Our ORR at 3 months was 57.7 %. ORR was as high as 70 % in the PP population. Stasi’s report showed an ORR of 50 %. When reducing the analysis to patients with a baseline platelet count ≤ 30 × 109/L, the ORR was only 35 %, [14] suggesting that H. pylori eradication could be more effective in moderate thrombocytopenia patients along with our current results. This could mean that there was more H. pylori-related ITP in moderate thrombocytopenia than severe thrombocytopenia. Only the PP population was a response predictor for ORR at 3 months (70.0 %, p = 0.054) and maximal ORR (80.0 %, p = 0.051), suggesting that well-designed criteria for H. pylori eradication might be able to increase the response in moderate ITP. However, there was no correlation between initial platelet count and maximal platelet count (r 2 = 0.003, p = 0.801). ORR was not correlated with initial platelet count. Therefore, H. pylori eradication might be useful for ITP patients with moderate thrombocytopenia, regardless of platelet count. This assumption should be confirmed by further studies.
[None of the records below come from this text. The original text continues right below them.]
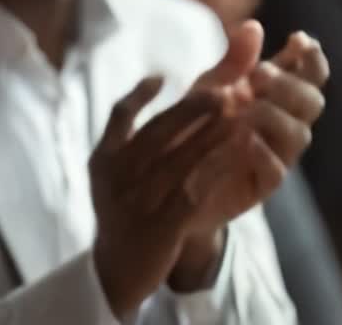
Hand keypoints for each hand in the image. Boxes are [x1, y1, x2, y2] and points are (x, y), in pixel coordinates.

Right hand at [90, 74, 242, 315]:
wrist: (117, 266)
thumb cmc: (118, 210)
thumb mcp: (105, 171)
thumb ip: (120, 133)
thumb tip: (148, 84)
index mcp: (103, 160)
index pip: (118, 117)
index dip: (138, 94)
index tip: (160, 77)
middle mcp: (118, 178)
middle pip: (158, 133)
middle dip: (192, 110)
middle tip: (222, 90)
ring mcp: (140, 202)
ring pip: (182, 160)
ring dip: (213, 136)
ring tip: (238, 117)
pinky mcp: (165, 225)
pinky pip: (197, 191)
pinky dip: (218, 169)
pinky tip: (237, 156)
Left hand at [182, 25, 326, 227]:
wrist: (170, 175)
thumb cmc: (195, 125)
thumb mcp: (210, 87)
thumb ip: (234, 60)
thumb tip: (253, 25)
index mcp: (276, 97)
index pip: (310, 75)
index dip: (311, 58)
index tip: (298, 39)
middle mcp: (283, 124)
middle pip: (311, 102)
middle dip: (289, 84)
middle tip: (259, 74)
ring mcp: (276, 155)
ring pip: (299, 134)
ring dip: (275, 115)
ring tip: (247, 107)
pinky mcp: (261, 186)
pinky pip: (276, 171)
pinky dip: (263, 153)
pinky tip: (245, 139)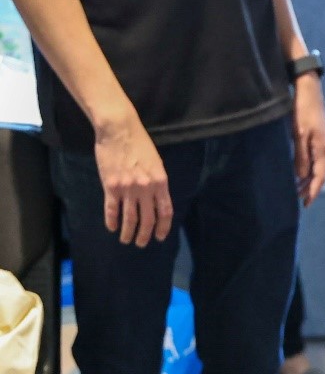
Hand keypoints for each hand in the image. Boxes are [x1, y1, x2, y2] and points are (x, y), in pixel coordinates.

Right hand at [93, 114, 172, 247]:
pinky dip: (112, 221)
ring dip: (129, 232)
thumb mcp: (156, 163)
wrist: (119, 130)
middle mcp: (145, 188)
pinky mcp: (110, 186)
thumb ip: (157, 182)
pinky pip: (111, 209)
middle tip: (142, 243)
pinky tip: (112, 228)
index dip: (163, 227)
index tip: (159, 237)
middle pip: (147, 219)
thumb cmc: (140, 144)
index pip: (165, 211)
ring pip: (129, 218)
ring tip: (127, 240)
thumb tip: (156, 200)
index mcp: (160, 182)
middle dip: (145, 234)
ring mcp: (127, 188)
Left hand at [291, 74, 324, 205]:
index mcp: (322, 148)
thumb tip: (302, 177)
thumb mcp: (298, 134)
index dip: (313, 191)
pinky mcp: (316, 137)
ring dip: (307, 179)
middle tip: (299, 200)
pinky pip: (313, 159)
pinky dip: (306, 169)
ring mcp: (321, 142)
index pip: (320, 176)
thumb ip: (301, 156)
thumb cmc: (303, 110)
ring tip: (297, 190)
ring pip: (316, 167)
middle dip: (310, 188)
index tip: (306, 204)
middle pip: (320, 174)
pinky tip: (298, 171)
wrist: (308, 89)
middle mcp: (324, 148)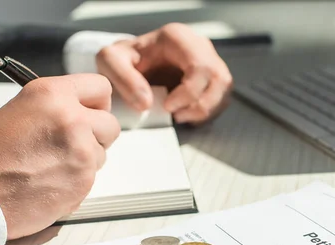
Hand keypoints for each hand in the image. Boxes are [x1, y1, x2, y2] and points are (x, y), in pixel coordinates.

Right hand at [0, 74, 119, 239]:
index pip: (100, 87)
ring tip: (52, 166)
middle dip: (97, 135)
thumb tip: (80, 111)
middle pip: (110, 123)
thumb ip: (55, 107)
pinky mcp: (84, 178)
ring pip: (102, 153)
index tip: (94, 111)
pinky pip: (93, 176)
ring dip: (85, 160)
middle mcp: (71, 117)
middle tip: (75, 144)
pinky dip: (77, 181)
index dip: (97, 103)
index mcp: (51, 93)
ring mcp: (81, 149)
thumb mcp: (20, 111)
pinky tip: (51, 182)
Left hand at [96, 23, 232, 123]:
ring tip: (180, 117)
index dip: (189, 92)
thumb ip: (123, 79)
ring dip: (206, 110)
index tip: (167, 106)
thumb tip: (146, 102)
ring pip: (224, 89)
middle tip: (175, 116)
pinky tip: (186, 115)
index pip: (200, 66)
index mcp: (177, 38)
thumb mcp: (110, 62)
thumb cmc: (123, 59)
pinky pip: (222, 98)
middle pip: (219, 79)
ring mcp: (209, 61)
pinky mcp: (211, 78)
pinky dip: (207, 113)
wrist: (129, 62)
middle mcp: (199, 46)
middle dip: (200, 105)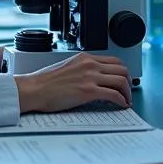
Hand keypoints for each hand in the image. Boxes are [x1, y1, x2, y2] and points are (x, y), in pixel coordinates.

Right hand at [14, 53, 131, 112]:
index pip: (113, 60)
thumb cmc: (45, 82)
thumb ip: (82, 70)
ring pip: (121, 80)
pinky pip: (114, 94)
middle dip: (128, 81)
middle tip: (127, 91)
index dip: (122, 71)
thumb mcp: (67, 68)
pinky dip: (121, 100)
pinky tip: (121, 105)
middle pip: (121, 69)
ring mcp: (90, 77)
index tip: (123, 80)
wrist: (34, 89)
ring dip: (127, 92)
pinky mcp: (88, 91)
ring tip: (126, 100)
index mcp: (85, 58)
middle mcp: (90, 65)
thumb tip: (93, 79)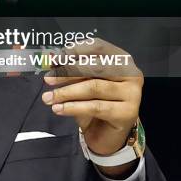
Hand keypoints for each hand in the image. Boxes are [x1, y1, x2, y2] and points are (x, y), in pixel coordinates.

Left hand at [41, 38, 142, 176]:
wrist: (106, 133)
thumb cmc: (94, 101)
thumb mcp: (80, 82)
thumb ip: (69, 68)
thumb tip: (51, 57)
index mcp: (121, 59)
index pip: (97, 47)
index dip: (74, 51)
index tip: (54, 59)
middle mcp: (131, 73)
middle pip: (95, 67)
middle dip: (67, 72)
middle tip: (48, 79)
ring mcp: (132, 94)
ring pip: (94, 87)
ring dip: (66, 92)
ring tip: (48, 98)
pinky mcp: (127, 113)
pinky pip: (95, 107)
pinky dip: (73, 107)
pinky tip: (59, 109)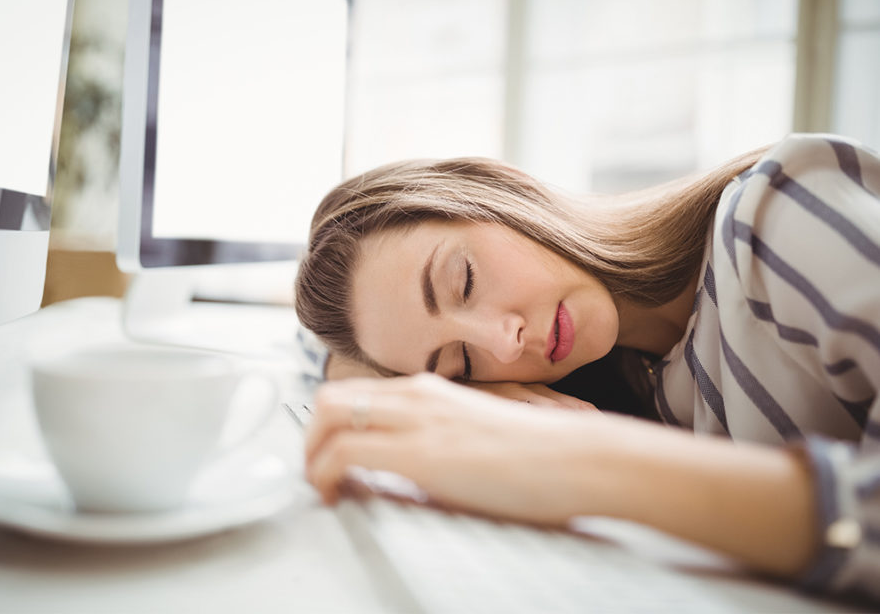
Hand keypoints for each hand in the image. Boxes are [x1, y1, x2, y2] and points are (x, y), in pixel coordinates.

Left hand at [304, 373, 599, 523]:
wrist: (578, 459)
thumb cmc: (541, 457)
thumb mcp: (476, 437)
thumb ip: (438, 442)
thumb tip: (410, 474)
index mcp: (431, 391)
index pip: (357, 395)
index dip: (330, 428)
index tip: (329, 460)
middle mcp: (417, 395)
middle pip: (332, 398)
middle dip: (311, 438)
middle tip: (315, 474)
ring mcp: (417, 420)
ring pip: (328, 416)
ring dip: (311, 454)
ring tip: (321, 488)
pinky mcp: (420, 453)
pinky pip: (344, 453)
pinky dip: (324, 475)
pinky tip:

The response rates were much higher in countries where the rate of H. pylori carriage is high [14]. Many ITP patients are associated with H. pylori infection in H. pylori endemic area if other secondary causes are excluded. This concept can be supported by that the only relevant clinical predictor for platelet response to H. pylori eradication was the PP population, although it was not statistically significant. Therefore, much more ITP patients might be able to respond to H. pylori eradication when adequate inclusion criteria are applied. Our result of much higher ORR than other trials could be due to the fact that Korea is a H. pylori endemic region [16].

Loss of response was observed in only two patients among 18 responders, suggesting that the effect of H. pylori eradication on platelet recovery was sustainable and that H. pylori eradication therapy could be used as a first line therapy even in moderate thrombocytopenia patients who are not candidates for therapy in usual guidelines. The purpose of this study was not to verify the relationship between H. pylori and ITP, but to determine whether H. pylori eradication could elevate platelet count in patients with moderate ITP. Therefore, the results of this study do not provide direct evidence that H. pylori is a causative agent of ITP. The long-term sustainability of H. pylori eradication should be confirmed by further long-term follow-up.

The number of patients in this study is quite small. We designed this study according to the expected first 3-month response rate after H. pylori eradication. Therefore, the primary end point was response rate at 3 months. The number of patients was adequate as a phase II study when considering meta-analysis data. Our calculation showed that 21 patients were enough to confirm our speculation. Therefore, we enrolled 26 patients after considering a 25 % drop out rate. Our result was evaluating responses according to intention-to-treat. All 20 patients were evaluable, even for per-protocol population analysis. Therefore, the number of patients of this study for a phase II study was adequate to confirm our speculation. However, this small study could not be used to confirm the efficacy of H. pylori eradication in moderate ITP patients. Another limitation of this study is the possibility of spontaneous remission. To minimize the possibility of spontaneous remission in ITP patients, we enrolled patients with low possibility of spontaneous remission: persistent or chronic ITP. The definition of persistent or chronic ITP was based on international working group [13]. However, we cannot exclude the possibility that some responders could spontaneously recover not necessarily by H. pylori eradication. Therefore, a phase III trial is needed to confirm the result of this study.

In summary, the eradication therapy of H. pylori is an effective first line treatment for persistent or chronic ITP with moderate thrombocytopenia with high ORR, rapid onset, and durable response. The eradication therapy has acceptable toxicity and relatively low cost. This study supports a routine detection and eradication of H. pylori infection in ITP patients, especially in populations with a high prevalence of H. pylori infection.